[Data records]
BEGIN
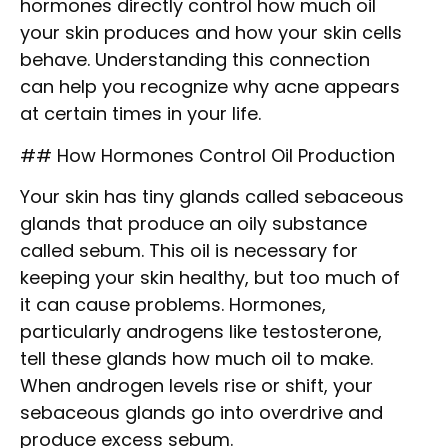
hormones directly control how much oil
your skin produces and how your skin cells
behave. Understanding this connection
can help you recognize why acne appears
at certain times in your life.
## How Hormones Control Oil Production
Your skin has tiny glands called sebaceous
glands that produce an oily substance
called sebum. This oil is necessary for
keeping your skin healthy, but too much of
it can cause problems. Hormones,
particularly androgens like testosterone,
tell these glands how much oil to make.
When androgen levels rise or shift, your
sebaceous glands go into overdrive and
produce excess sebum.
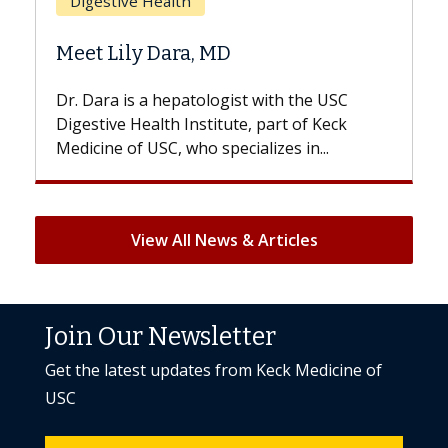
Does Chemotherapy Always
Hair Loss?
with the USC
With some chemotherapy treatment
 part of Keck
patients can lose most or all of their 
izes in...
But once treatment ends, your hair wil
View All News & Articles
Join Our Newsletter
Get the latest updates from Keck Medicine of
USC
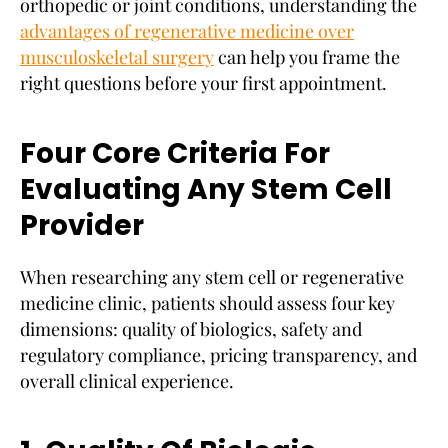
orthopedic or joint conditions, understanding the
advantages of regenerative medicine over
musculoskeletal surgery
can help you frame the
right questions before your first appointment.
Four Core Criteria For
Evaluating Any Stem Cell
Provider
When researching any stem cell or regenerative
medicine clinic, patients should assess four key
dimensions: quality of biologics, safety and
regulatory compliance, pricing transparency, and
overall clinical experience.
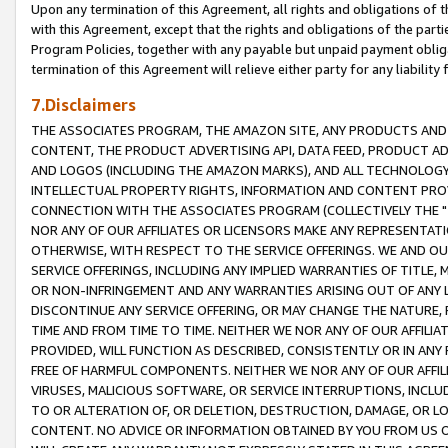
Upon any termination of this Agreement, all rights and obligations of th
with this Agreement, except that the rights and obligations of the partie
Program Policies, together with any payable but unpaid payment obliga
termination of this Agreement will relieve either party for any liability 
7.Disclaimers
THE ASSOCIATES PROGRAM, THE AMAZON SITE, ANY PRODUCTS AND SE
CONTENT, THE PRODUCT ADVERTISING API, DATA FEED, PRODUCT A
AND LOGOS (INCLUDING THE AMAZON MARKS), AND ALL TECHNOLOGY,
INTELLECTUAL PROPERTY RIGHTS, INFORMATION AND CONTENT PROVI
CONNECTION WITH THE ASSOCIATES PROGRAM (COLLECTIVELY THE "
NOR ANY OF OUR AFFILIATES OR LICENSORS MAKE ANY REPRESENTAT
OTHERWISE, WITH RESPECT TO THE SERVICE OFFERINGS. WE AND OU
SERVICE OFFERINGS, INCLUDING ANY IMPLIED WARRANTIES OF TITLE,
OR NON-INFRINGEMENT AND ANY WARRANTIES ARISING OUT OF ANY 
DISCONTINUE ANY SERVICE OFFERING, OR MAY CHANGE THE NATURE, 
TIME AND FROM TIME TO TIME. NEITHER WE NOR ANY OF OUR AFFILI
PROVIDED, WILL FUNCTION AS DESCRIBED, CONSISTENTLY OR IN ANY
FREE OF HARMFUL COMPONENTS. NEITHER WE NOR ANY OF OUR AFFILIA
VIRUSES, MALICIOUS SOFTWARE, OR SERVICE INTERRUPTIONS, INCL
TO OR ALTERATION OF, OR DELETION, DESTRUCTION, DAMAGE, OR LO
CONTENT. NO ADVICE OR INFORMATION OBTAINED BY YOU FROM US 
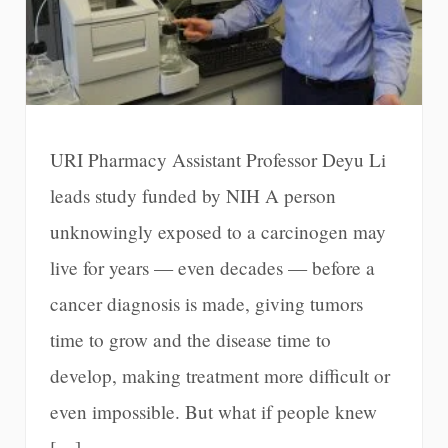
URI Pharmacy Assistant Professor Deyu Li
leads study funded by NIH A person
unknowingly exposed to a carcinogen may
live for years — even decades — before a
cancer diagnosis is made, giving tumors
time to grow and the disease time to
develop, making treatment more difficult or
even impossible. But what if people knew
[…]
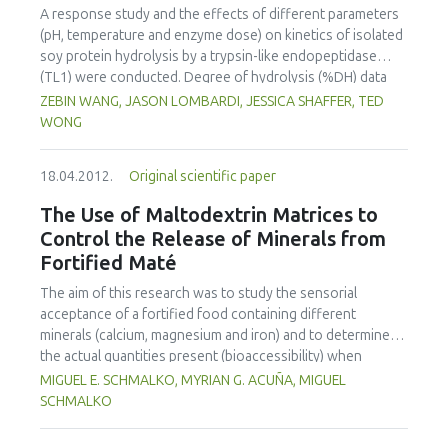
increased with temperature at a constant water activity,
A response study and the effects of different parameters
harmonized way the world made of human beings,
and decreased with water activity at a constant
(pH, temperature and enzyme dose) on kinetics of isolated
consumers, and workers in industry, research and
temperature. The thermodynamic properties (net isosteric
soy protein hydrolysis by a trypsin-like endopeptidase
universities.
heat, differential enthalpy and entropy) were also
(TL1) were conducted. Degree of hydrolysis (%DH) data
determined. The net isosteric heat of adsorption
varied at different times under different hydrolysis
ZEBIN WANG, JASON LOMBARDI, JESSICA SHAFFER, TED
decreased with the increasing moisture content, and the
conditions. Fitting the kinetics data to Michaelis-Menten
WONG
plot of differential enthalpy versus entropy satisfied the
kinetics model did not result in reasonable kinetic
enthalpy-entropy compensation theory. The adsorption
parameters, which implied that Michaelis-Menten kinetics
process of almond samples was enthalpy driven over the
18.04.2012.
Original scientific paper
was invalid for such a hydrolysis process. A kinetics model
range of studied moisture contents.
proposed by (Gonzalez-Tello, Camacho, Jurado, Paez, &
The Use of Maltodextrin Matrices to
Guadix, 1994) was found to fit the kinetics curve well and
Control the Release of Minerals from
resulted in acceptable model parameters. A simple
Fortified Maté
simulation example was performed to demonstrate the
concept of how the kinetics equation could be applied in
The aim of this research was to study the sensorial
process engineering.
acceptance of a fortified food containing different
minerals (calcium, magnesium and iron) and to determine
the actual quantities present (bioaccessibility) when
extracted in maté. A sensorial analysis was performed to
MIGUEL E. SCHMALKO, MYRIAN G. ACUÑA, MIGUEL
compare sensorial quality of fortified and non-fortified
SCHMALKO
maté. Although panelists identified differences between
the fortified and non-fortified maté, only 3% of them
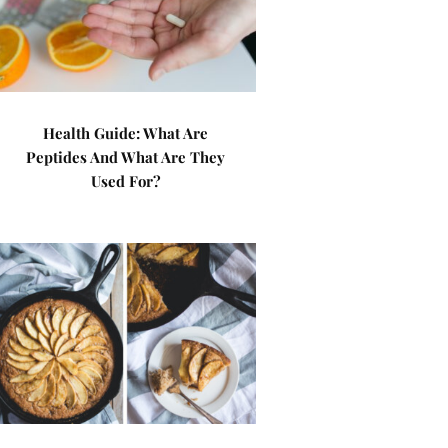
Health Guide: What Are
Peptides And What Are They
Used For?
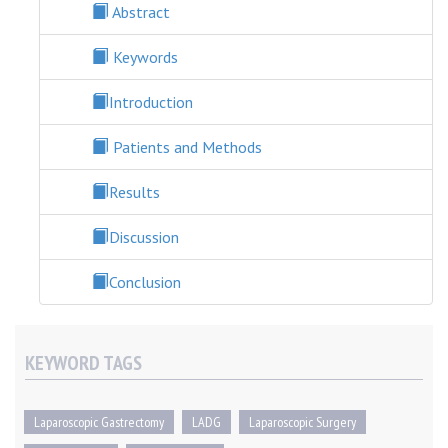
Abstract
Keywords
Introduction
Patients and Methods
Results
Discussion
Conclusion
KEYWORD TAGS
Laparoscopic Gastrectomy
LADG
Laparoscopic Surgery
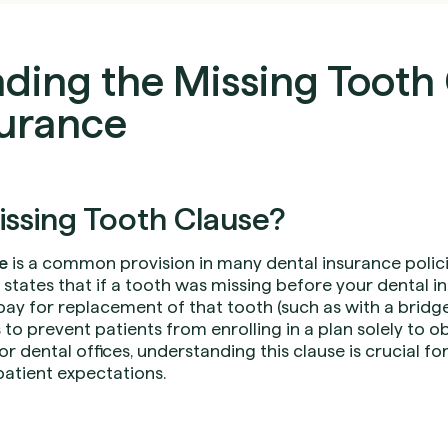
ding the Missing Tooth 
surance
issing Tooth Clause?
e
is a common provision in many dental insurance polici
e states that if a tooth was missing before your dental
 pay for replacement of that tooth (such as with a bridge,
s to prevent patients from enrolling in a plan solely to 
or dental offices, understanding this clause is crucial f
 patient expectations.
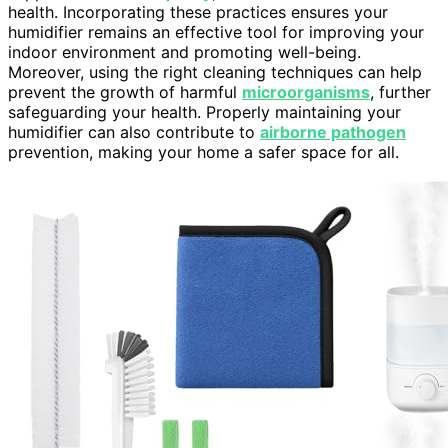
health. Incorporating these practices ensures your
humidifier remains an effective tool for improving your
indoor environment and promoting well-being.
Moreover, using the right cleaning techniques can help
prevent the growth of harmful
microorganisms
, further
safeguarding your health. Properly maintaining your
humidifier can also contribute to
airborne pathogen
prevention, making your home a safer space for all.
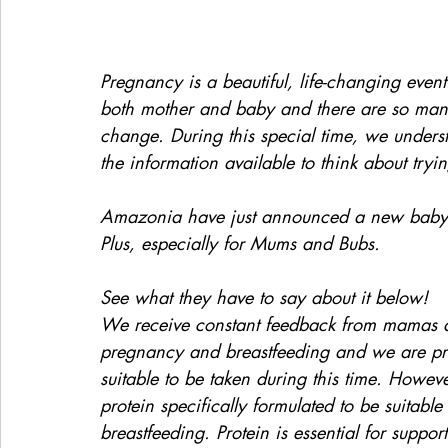
Pregnancy is a beautiful, life-changing event
both mother and baby and there are so many 
change. During this special time, we underst
the information available to think about tryi
Amazonia have just announced a new baby 
Plus, especially for Mums and Bubs.
See what they have to say about it below!
We receive constant feedback from mamas ask
pregnancy and breastfeeding and we are prou
suitable to be taken during this time. Howev
protein specifically formulated to be suita
breastfeeding. Protein is essential for suppor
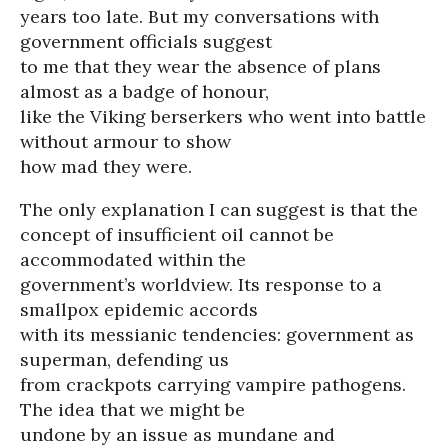
years too late. But my conversations with
government officials suggest
to me that they wear the absence of plans
almost as a badge of honour,
like the Viking berserkers who went into battle
without armour to show
how mad they were.
The only explanation I can suggest is that the
concept of insufficient oil cannot be
accommodated within the
government’s worldview. Its response to a
smallpox epidemic accords
with its messianic tendencies: government as
superman, defending us
from crackpots carrying vampire pathogens.
The idea that we might be
undone by an issue as mundane and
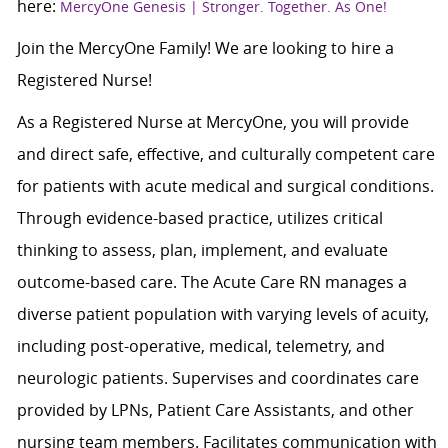
here:
MercyOne Genesis | Stronger. Together. As One!
Join the MercyOne Family! We are looking to hire a
Registered Nurse!
As a Registered Nurse at MercyOne, you will provide
and direct safe, effective, and culturally competent care
for patients with acute medical and surgical conditions.
Through evidence-based practice, utilizes critical
thinking to assess, plan, implement, and evaluate
outcome-based care. The Acute Care RN manages a
diverse patient population with varying levels of acuity,
including post-operative, medical, telemetry, and
neurologic patients. Supervises and coordinates care
provided by LPNs, Patient Care Assistants, and other
nursing team members. Facilitates communication with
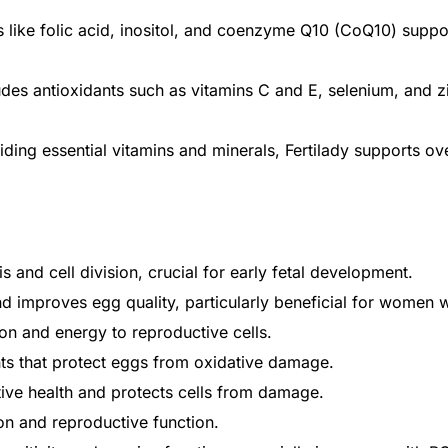
s like folic acid, inositol, and coenzyme Q10 (CoQ10) suppo
ludes antioxidants such as vitamins C and E, selenium, and z
ing essential vitamins and minerals, Fertilady supports ove
s and cell division, crucial for early fetal development.
and improves egg quality, particularly beneficial for women
on and energy to reproductive cells.
Get Medicines
ts that protect eggs from oxidative damage.
ive health and protects cells from damage.
on and reproductive function.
END
TASK PROMPT - A verbatim copy of the entries, without the pictures, is what this task requires.

SOLUTION TO THE EXERCISE -
hormones directly control how much oil
your skin produces and how your skin cells
behave. Understanding this connection
can help you recognize why acne appears
at certain times in your life.
## How Hormones Control Oil Production
Your skin has tiny glands called sebaceous
glands that produce an oily substance
called sebum. This oil is necessary for
keeping your skin healthy, but too much of
it can cause problems. Hormones,
particularly androgens like testosterone,
tell these glands how much oil to make.
When androgen levels rise or shift, your
sebaceous glands go into overdrive and
produce excess sebum.
Does Chemotherapy Always
Hair Loss?
with the USC
With some chemotherapy treatment
 part of Keck
patients can lose most or all of their 
izes in...
But once treatment ends, your hair wil
View All News & Articles
Join Our Newsletter
Get the latest updates from Keck Medicine of
USC
orthopedic or joint conditions, understanding the
advantages of regenerative medicine over
musculoskeletal surgery
can help you frame the
right questions before your first appointment.
Four Core Criteria For
Evaluating Any Stem Cell
Provider
When researching any stem cell or regenerative
medicine clinic, patients should assess four key
dimensions: quality of biologics, safety and
regulatory compliance, pricing transparency, and
overall clinical experience.
Upon any termination of this Agreement, all rights and obligations of th
with this Agreement, except that the rights and obligations of the partie
Program Policies, together with any payable but unpaid payment obliga
termination of this Agreement will relieve either party for any liability 
7.Disclaimers
THE ASSOCIATES PROGRAM, THE AMAZON SITE, ANY PRODUCTS AND SE
CONTENT, THE PRODUCT ADVERTISING API, DATA FEED, PRODUCT A
AND LOGOS (INCLUDING THE AMAZON MARKS), AND ALL TECHNOLOGY,
INTELLECTUAL PROPERTY RIGHTS, INFORMATION AND CONTENT PROVI
CONNECTION WITH THE ASSOCIATES PROGRAM (COLLECTIVELY THE "
NOR ANY OF OUR AFFILIATES OR LICENSORS MAKE ANY REPRESENTAT
OTHERWISE, WITH RESPECT TO THE SERVICE OFFERINGS. WE AND OU
SERVICE OFFERINGS, INCLUDING ANY IMPLIED WARRANTIES OF TITLE,
OR NON-INFRINGEMENT AND ANY WARRANTIES ARISING OUT OF ANY 
DISCONTINUE ANY SERVICE OFFERING, OR MAY CHANGE THE NATURE, 
TIME AND FROM TIME TO TIME. NEITHER WE NOR ANY OF OUR AFFILI
PROVIDED, WILL FUNCTION AS DESCRIBED, CONSISTENTLY OR IN ANY
FREE OF HARMFUL COMPONENTS. NEITHER WE NOR ANY OF OUR AFFILIA
VIRUSES, MALICIOUS SOFTWARE, OR SERVICE INTERRUPTIONS, INCL
TO OR ALTERATION OF, OR DELETION, DESTRUCTION, DAMAGE, OR LO
CONTENT. NO ADVICE OR INFORMATION OBTAINED BY YOU FROM US 
URI Pharmacy Assistant Professor Deyu Li
leads study funded by NIH A person
unknowingly exposed to a carcinogen may
live for years — even decades — before a
cancer diagnosis is made, giving tumors
time to grow and the disease time to
develop, making treatment more difficult or
even impossible. But what if people knew
[…]
increased with temperature at a constant water activity,
A response study and the effects of different parameters
harmonized way the world made of human beings,
and decreased with water activity at a constant
(pH, temperature and enzyme dose) on kinetics of isolated
consumers, and workers in industry, research and
temperature. The thermodynamic properties (net isosteric
soy protein hydrolysis by a trypsin-like endopeptidase
universities.
heat, differential enthalpy and entropy) were also
(TL1) were conducted. Degree of hydrolysis (%DH) data
determined. The net isosteric heat of adsorption
varied at different times under different hydrolysis
ZEBIN WANG, JASON LOMBARDI, JESSICA SHAFFER, TED
decreased with the increasing moisture content, and the
conditions. Fitting the kinetics data to Michaelis-Menten
WONG
plot of differential enthalpy versus entropy satisfied the
kinetics model did not result in reasonable kinetic
enthalpy-entropy compensation theory. The adsorption
parameters, which implied that Michaelis-Menten kinetics
process of almond samples was enthalpy driven over the
18.04.2012.
Original scientific paper
was invalid for such a hydrolysis process. A kinetics model
range of studied moisture contents.
proposed by (Gonzalez-Tello, Camacho, Jurado, Paez, &
The Use of Maltodextrin Matrices to
Guadix, 1994) was found to fit the kinetics curve well and
Control the Release of Minerals from
resulted in acceptable model parameters. A simple
Fortified Maté
simulation example was performed to demonstrate the
concept of how the kinetics equation could be applied in
The aim of this research was to study the sensorial
process engineering.
acceptance of a fortified food containing different
minerals (calcium, magnesium and iron) and to determine
the actual quantities present (bioaccessibility) when
extracted in maté. A sensorial analysis was performed to
MIGUEL E. SCHMALKO, MYRIAN G. ACUÑA, MIGUEL
compare sensorial quality of fortified and non-fortified
SCHMALKO
maté. Although panelists identified differences between
the fortified and non-fortified maté, only 3% of them
Health Guide: What Are
Peptides And What Are They
Used For?
Abstract
Keywords
Introduction
Patients and Methods
Results
Discussion
Conclusion
KEYWORD TAGS
Laparoscopic Gastrectomy
LADG
Laparoscopic Surgery
ding the Missing Tooth 
surance
issing Tooth Clause?
e
is a common provision in many dental insurance polici
e states that if a tooth was missing before your dental
 pay for replacement of that tooth (such as with a bridge,
s to prevent patients from enrolling in a plan solely to 
or dental offices, understanding this clause is crucial f
 patient expectations.
health. Incorporating these practices ensures your
humidifier remains an effective tool for improving your
indoor environment and promoting well-being.
Moreover, using the right cleaning techniques can help
prevent the growth of harmful
microorganisms
, further
safeguarding your health. Properly maintaining your
humidifier can also contribute to
airborne pathogen
prevention, making your home a safer space for all.
Pregnancy is a beautiful, life-changing event
both mother and baby and there are so many 
change. During this special time, we underst
the information available to think about tryi
Amazonia have just announced a new baby 
Plus, especially for Mums and Bubs.
See what they have to say about it below!
We receive constant feedback from mamas ask
pregnancy and breastfeeding and we are prou
suitable to be taken during this time. Howev
protein specifically formulated to be suita
breastfeeding. Protein is essential for suppor
years too late. But my conversations with
government officials suggest
to me that they wear the absence of plans
almost as a badge of honour,
like the Viking berserkers who went into battle
without armour to show
how mad they were.
The only explanation I can suggest is that the
concept of insufficient oil cannot be
accommodated within the
government’s worldview. Its response to a
smallpox epidemic accords
with its messianic tendencies: government as
superman, defending us
from crackpots carrying vampire pathogens.
The idea that we might be
undone by an issue as mundane and
here:
MercyOne Genesis | Stronger. Together. As One!
Join the MercyOne Family! We are looking to hire a
Registered Nurse!
As a Registered Nurse at MercyOne, you will provide
and direct safe, effective, and culturally competent care
for patients with acute medical and surgical conditions.
Through evidence-based practice, utilizes critical
thinking to assess, plan, implement, and evaluate
outcome-based care. The Acute Care RN manages a
diverse patient population with varying levels of acuity,
including post-operative, medical, telemetry, and
neurologic patients. Supervises and coordinates care
provided by LPNs, Patient Care Assistants, and other
nursing team members. Facilitates communication with
s like folic acid, inositol, and coenzyme Q10 (CoQ10) suppo
ludes antioxidants such as vitamins C and E, selenium, and z
ing essential vitamins and minerals, Fertilady supports ove
s and cell division, crucial for early fetal development.
and improves egg quality, particularly beneficial for women
on and energy to reproductive cells.
Get Medicines
ts that protect eggs from oxidative damage.
ive health and protects cells from damage.
on and reproductive function.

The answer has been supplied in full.